**ACTION ITEM**: All lines in the records below that hold "hazırlanabilir" are to be shown.
- - - - - - -
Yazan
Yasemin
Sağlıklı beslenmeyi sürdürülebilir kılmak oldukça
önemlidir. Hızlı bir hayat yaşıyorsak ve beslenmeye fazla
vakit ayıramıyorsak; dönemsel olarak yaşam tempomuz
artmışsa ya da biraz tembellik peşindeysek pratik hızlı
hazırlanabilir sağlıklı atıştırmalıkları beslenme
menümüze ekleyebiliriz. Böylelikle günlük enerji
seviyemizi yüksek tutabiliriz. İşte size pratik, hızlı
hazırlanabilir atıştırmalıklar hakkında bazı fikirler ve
- - - - - - -
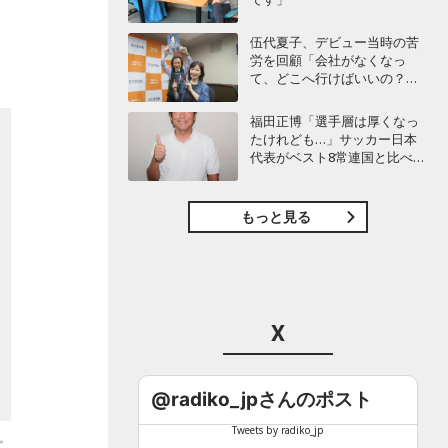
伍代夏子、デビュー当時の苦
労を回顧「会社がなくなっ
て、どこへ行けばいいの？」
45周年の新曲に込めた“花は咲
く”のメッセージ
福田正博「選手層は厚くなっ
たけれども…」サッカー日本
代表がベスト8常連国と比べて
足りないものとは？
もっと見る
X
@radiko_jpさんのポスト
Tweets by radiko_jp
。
- - - - - - -
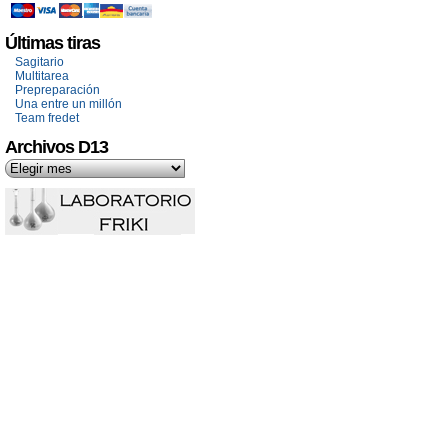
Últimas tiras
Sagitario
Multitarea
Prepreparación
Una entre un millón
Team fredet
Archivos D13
- - - - - - -
**COMPLETED TASK**:
hazırlanabilir sağlıklı atıştırmalıkları beslenme
hazırlanabilir atıştırmalıklar hakkında bazı fikirler ve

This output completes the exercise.